El Programa de las Naciones Unidas para el Desarrollo (PNUD), desde inicios de los años noventa ha estado apoyando proyectos de modernización de una multiplicidad de organismos estatales relacionados tanto a lo económico como a lo social.

La Facultad Latinoamericana de Ciencias Sociales (FLACSO), INTEC, PUCMM, diversas organizaciones no—gubernamentales como Siglo XXI, Centro Juan Montalvo y Participación Ciudadana han creado espacios de discusión y diálogo sobre las reformas y definen como su "misión" el fortalecimiento institucional de la República Dominicana.

Las organizaciones corporativas no se han quedado atrás: el Consejo Nacional de la Empresa Privada (CONEP) tiene claramente definidas sus propuestas.

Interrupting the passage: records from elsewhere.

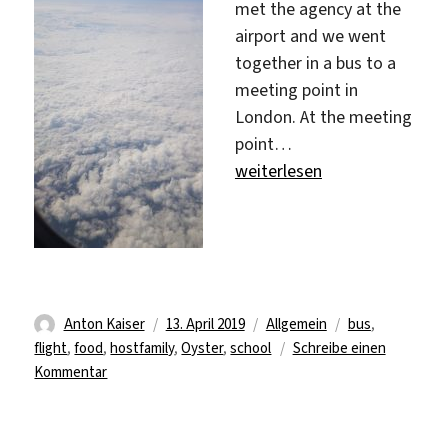
met the agency at the
airport and we went
together in a bus to a
meeting point in
London. At the meeting
point…
„Finally!!!“
weiterlesen
Autor
Veröffentlicht
Kategorien
Schlagwörter
Anton Kaiser
13. April 2019
Allgemein
bus
,
am
flight
,
food
,
hostfamily
,
Oyster
,
school
Schreibe einen
zu
Kommentar
Finally!!!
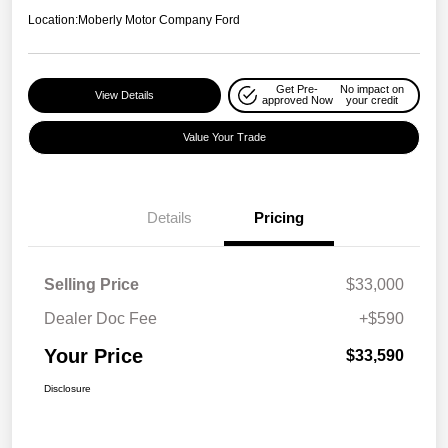
Location:
Moberly Motor Company Ford
Get Pre-
No impact on
View Details
approved Now
your credit
Value Your Trade
Details
Pricing
Selling Price
$33,000
Dealer Doc Fee
+$590
Your Price
$33,590
Disclosure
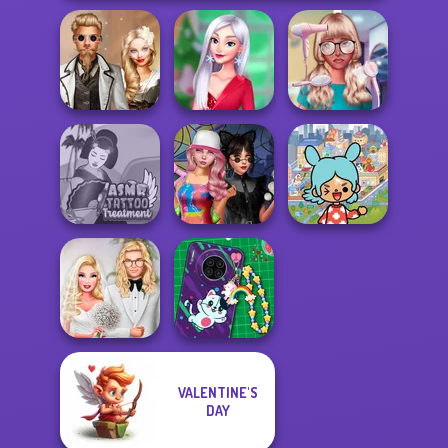
Steampunk
My Christmas
Nerd To Popular
Wedding
Party Prep
Makeover Mania
Toca Boca
ASMR Tattoo
Spin The Bottle
Everything
Treatment
Style Exchange...
Unlocked
VALENTINE'S
Babs' Spring
DIY Phone Case
DAY
Wedding
Shop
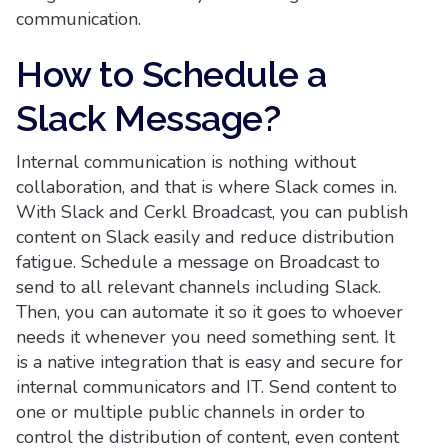
communication.
How to Schedule a
Slack Message?
Internal communication is nothing without
collaboration, and that is where Slack comes in.
With Slack and Cerkl Broadcast, you can publish
content on Slack easily and reduce distribution
fatigue. Schedule a message on Broadcast to
send to all relevant channels including Slack.
Then, you can automate it so it goes to whoever
needs it whenever you need something sent. It
is a native integration that is easy and secure for
internal communicators and IT. Send content to
one or multiple public channels in order to
control the distribution of content, even content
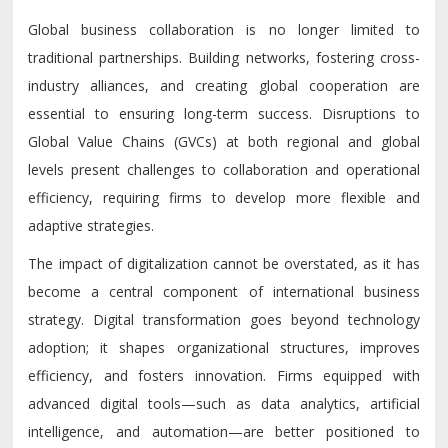
Global business collaboration is no longer limited to
traditional partnerships. Building networks, fostering cross-
industry alliances, and creating global cooperation are
essential to ensuring long-term success. Disruptions to
Global Value Chains (GVCs) at both regional and global
levels present challenges to collaboration and operational
efficiency, requiring firms to develop more flexible and
adaptive strategies.
The impact of digitalization cannot be overstated, as it has
become a central component of international business
strategy. Digital transformation goes beyond technology
adoption; it shapes organizational structures, improves
efficiency, and fosters innovation. Firms equipped with
advanced digital tools—such as data analytics, artificial
intelligence, and automation—are better positioned to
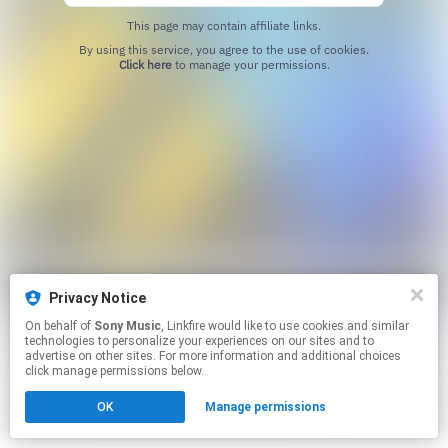
This page may contain affiliate links.
By using this service, you agree to the use of cookies.
Click here
to manage your permissions.
Privacy Notice
On behalf of
Sony Music
, Linkfire would like to use cookies and similar
technologies to personalize your experiences on our sites and to
advertise on other sites. For more information and additional choices
click manage permissions below.
OK
Manage permissions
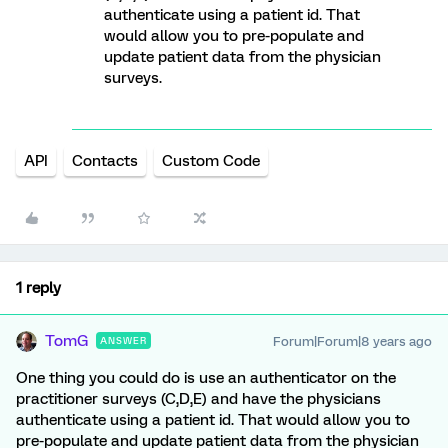
authenticate using a patient id. That
would allow you to pre-populate and
update patient data from the physician
surveys.
API
Contacts
Custom Code
1 reply
TomG
Forum|Forum|8 years ago
ANSWER
One thing you could do is use an authenticator on the
practitioner surveys (C,D,E) and have the physicians
authenticate using a patient id. That would allow you to
pre-populate and update patient data from the physician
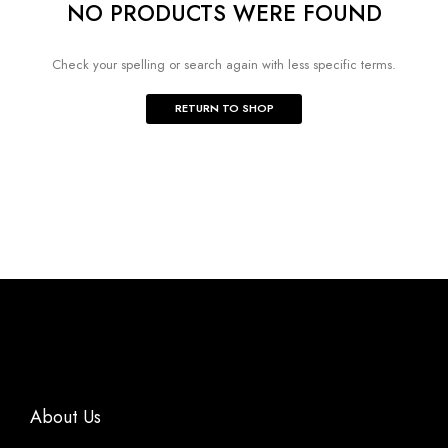
NO PRODUCTS WERE FOUND
Check your spelling or search again with less specific terms.
RETURN TO SHOP
About Us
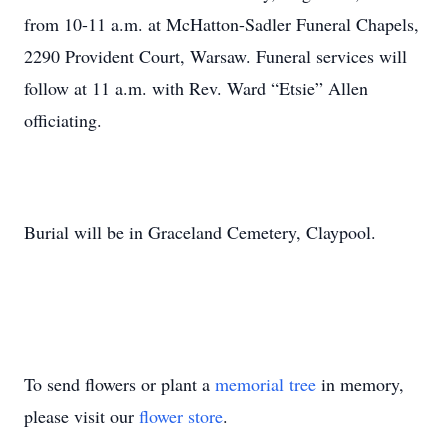
from 10-11 a.m. at McHatton-Sadler Funeral Chapels,
2290 Provident Court, Warsaw. Funeral services will
follow at 11 a.m. with Rev. Ward “Etsie” Allen
officiating.
Burial will be in Graceland Cemetery, Claypool.
To send flowers or plant a
memorial tree
in memory,
please visit our
flower store
.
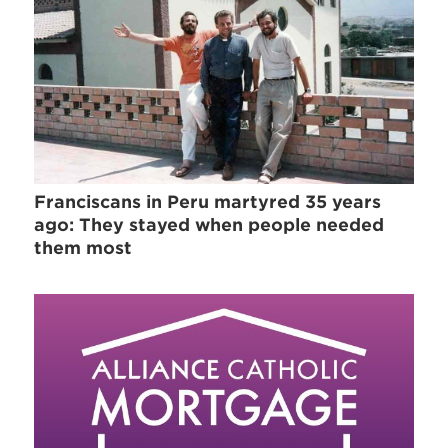
Franciscans in Peru martyred 35 years
ago: They stayed when people needed
them most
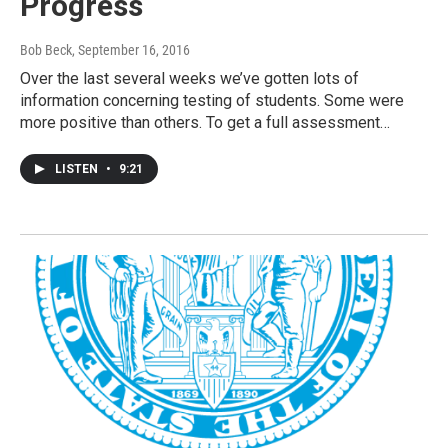
Progress
Bob Beck
, September 16, 2016
Over the last several weeks we’ve gotten lots of
information concerning testing of students. Some were
more positive than others. To get a full assessment…
LISTEN
•
9:21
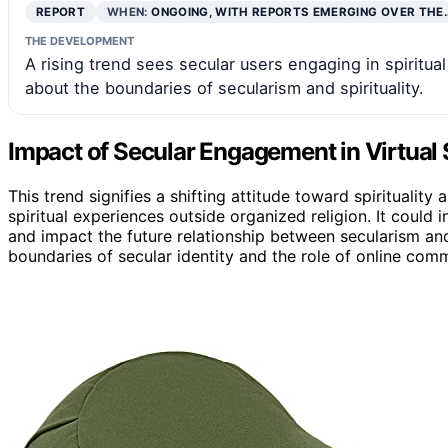
REPORT
WHEN:
ONGOING, WITH REPORTS EMERGING OVER THE
THE DEVELOPMENT
A rising trend sees secular users engaging in spiritua
about the boundaries of secularism and spirituality.
Impact of Secular Engagement in Virtual 
This trend signifies a shifting attitude toward spirituality
spiritual experiences outside organized religion. It could 
and impact the future relationship between secularism and
boundaries of secular identity and the role of online commu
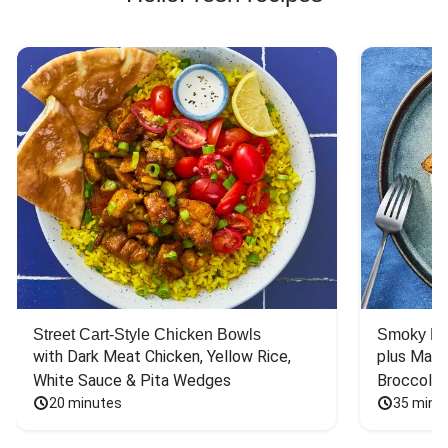
Street Cart-Style Chicken Bowls
Smoky Bar
with Dark Meat Chicken, Yellow Rice, 
plus Mash
White Sauce & Pita Wedges
Broccoli
20 minutes
35 minu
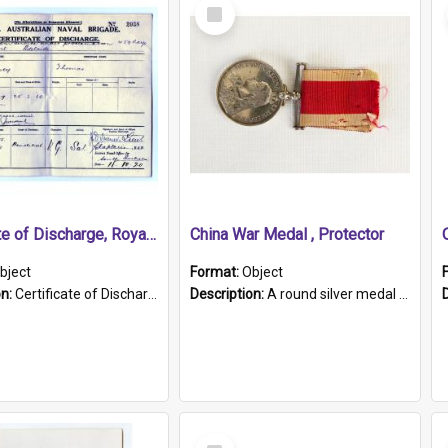
Select
Item
Certificate of Discharge, Royal Australian Naval Brigade.
China War Medal , Protector
bject
Format:
Object
on:
Certificate of Discharge, Royal Australian Naval Brigade, T. Malloney, 18.10.1920. British War Medal Issued, 1923. Formerly of HMCS PROTECTOR.
Description:
A round silver medal with a protruding bar at the top and a red and white grosgrain ribbon. Embossed on one side of the medal is a portrait of Queen Victoria and the text "Victoria Regina Et Impe...
Select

Los tres últimos gobiernos también se han unido al concierto. Una de las primeras medidas del gobierno del PLD en el 1996-2000 fue la creación, mediante el Decreto 484-96, de la Comisión Presidencial de Reforma y Modernización del Estado (COPRYME), al llegar al poder el PRD esta institución cambió de nombre y pasó a llamarse Comisión Nacional de Reforma del Estado (CONARE). Esa institución se mantuvo durante el gobierno del PRD 2000-2004 y, para que se vea la importancia atribuida a ella, a su director se le dio rango de secretario de Estado, el gobierno actual mantuvo las características dadas por el PRD a esta institución.

La Unión Europea ha aportado lo suyo a este proceso. Recién cerró el Programa de Apoyo a la Reforma y Modernización del Estado (PARME), a través del cual la Unión Europea invirtió más de 30 millones de euros en reforma del estado. Este programa puede exhibir éxitos importantes en el área de la descentralización.

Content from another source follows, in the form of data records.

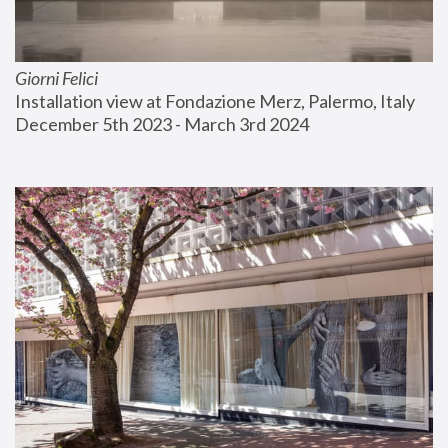
Giorni Felici
Installation view at Fondazione Merz, Palermo, Italy
December 5th 2023 - March 3rd 2024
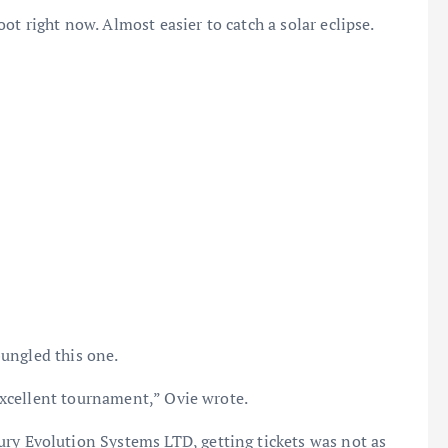
t right now. Almost easier to catch a solar eclipse.
ungled this one.
xcellent tournament,” Ovie wrote.
ry Evolution Systems LTD, getting tickets was not as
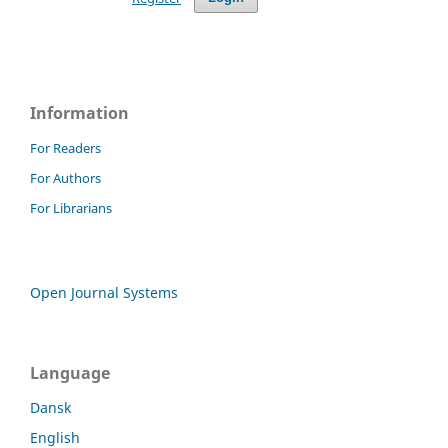
Information
For Readers
For Authors
For Librarians
Open Journal Systems
Language
Dansk
English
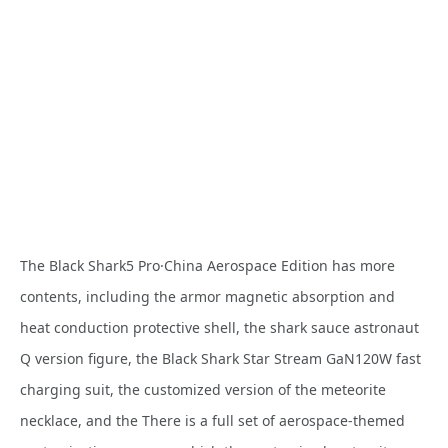
The Black Shark5 Pro·China Aerospace Edition has more
contents, including the armor magnetic absorption and
heat conduction protective shell, the shark sauce astronaut
Q version figure, the Black Shark Star Stream GaN120W fast
charging suit, the customized version of the meteorite
necklace, and the There is a full set of aerospace-themed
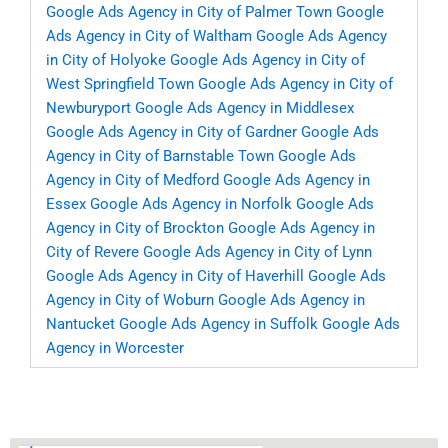
Google Ads Agency in City of Palmer Town
Google
Ads Agency in City of Waltham
Google Ads Agency
in City of Holyoke
Google Ads Agency in City of
West Springfield Town
Google Ads Agency in City of
Newburyport
Google Ads Agency in Middlesex
Google Ads Agency in City of Gardner
Google Ads
Agency in City of Barnstable Town
Google Ads
Agency in City of Medford
Google Ads Agency in
Essex
Google Ads Agency in Norfolk
Google Ads
Agency in City of Brockton
Google Ads Agency in
City of Revere
Google Ads Agency in City of Lynn
Google Ads Agency in City of Haverhill
Google Ads
Agency in City of Woburn
Google Ads Agency in
Nantucket
Google Ads Agency in Suffolk
Google Ads
Agency in Worcester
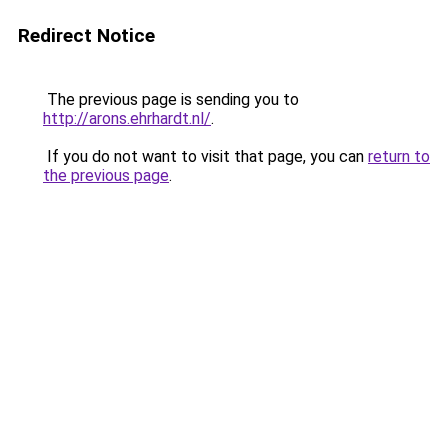
Redirect Notice
The previous page is sending you to
http://arons.ehrhardt.nl/
.
If you do not want to visit that page, you can
return to
the previous page
.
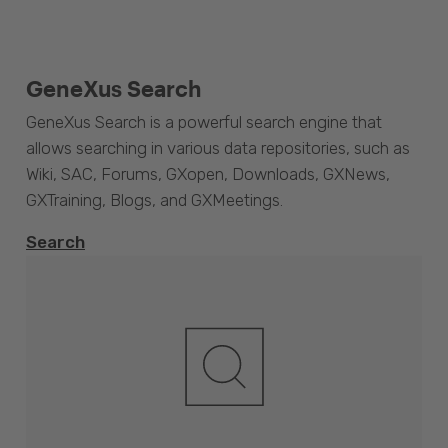
GeneXus Search
GeneXus Search is a powerful search engine that
allows searching in various data repositories, such as
Wiki, SAC, Forums, GXopen, Downloads, GXNews,
GXTraining, Blogs, and GXMeetings.
Search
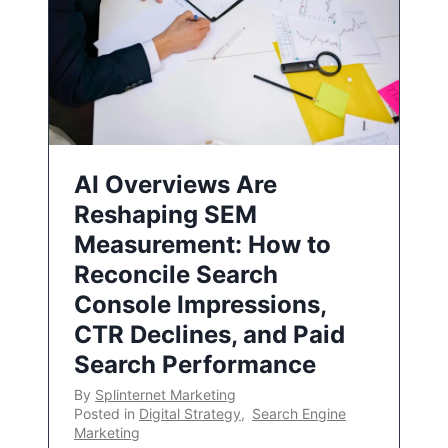
AI Overviews Are
Reshaping SEM
Measurement: How to
Reconcile Search
Console Impressions,
CTR Declines, and Paid
Search Performance
By
Splinternet Marketing
Posted in
Digital Strategy
,
Search Engine
Marketing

Actualmente existe el “Programa de Apoyo a la Reforma y Modernización del Poder Ejecutivo” (PROREFORMA), a través del cual se ha pautado la inversión de más de 27 millones de dólares para intentar que el desempeño del Poder Ejecutivo mejore substancialmente. Este Programa se realiza en el marco del Convenio de Préstamo No. 1176/OC-DR, entre el BID y la República Dominicana.

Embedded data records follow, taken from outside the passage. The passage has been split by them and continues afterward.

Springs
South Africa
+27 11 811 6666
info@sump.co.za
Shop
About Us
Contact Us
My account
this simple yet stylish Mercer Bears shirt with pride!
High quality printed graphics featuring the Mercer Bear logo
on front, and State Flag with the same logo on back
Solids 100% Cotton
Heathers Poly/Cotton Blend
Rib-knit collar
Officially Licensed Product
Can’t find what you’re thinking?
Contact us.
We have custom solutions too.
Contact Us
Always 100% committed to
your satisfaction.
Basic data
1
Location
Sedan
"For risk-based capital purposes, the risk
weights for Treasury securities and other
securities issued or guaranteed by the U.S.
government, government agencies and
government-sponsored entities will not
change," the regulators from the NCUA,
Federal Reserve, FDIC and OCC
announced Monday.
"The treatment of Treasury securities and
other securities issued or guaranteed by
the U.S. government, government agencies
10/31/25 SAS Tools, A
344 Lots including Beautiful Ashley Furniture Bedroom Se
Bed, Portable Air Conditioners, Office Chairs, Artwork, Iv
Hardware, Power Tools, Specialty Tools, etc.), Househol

Los diversos partidos políticos tienen en sus programas de gobierno la reforma del estado como uno de los pilares más importantes.

Y, sin embargo, el movimiento es lento: resultados del proceso de reforma

Mucho dinero y energía sociales invertidos. Pero, los resultados de las reformas van, como quien dice, en zigzag, por no decir que resultan pírricos en términos de mejoramiento de la situación social de los grupos más pobres y vulnerables.

Se han obtenido algunos logros en materia administrativa, o se ha detenido el rápido deterioro que se observaba al final de los ochenta y principio de los noventa, pero no se ha invertido la situación, es decir, el progreso no es el que se espera después de tanto esfuerzo y dinero gastado.

Hay pasos de avance importantes en materia judicial. Pero éstos se ven constantemente torpedeados; basta recordar la forma en que fueron nombrados (porque no fueron elegidos) los últimos tres jueces de la Suprema Corte de Justicia, o el hecho de que ninguno quiere aceptar lo establecido en la carrera judicial, según la cual ya hay jueces que deben ser retirados.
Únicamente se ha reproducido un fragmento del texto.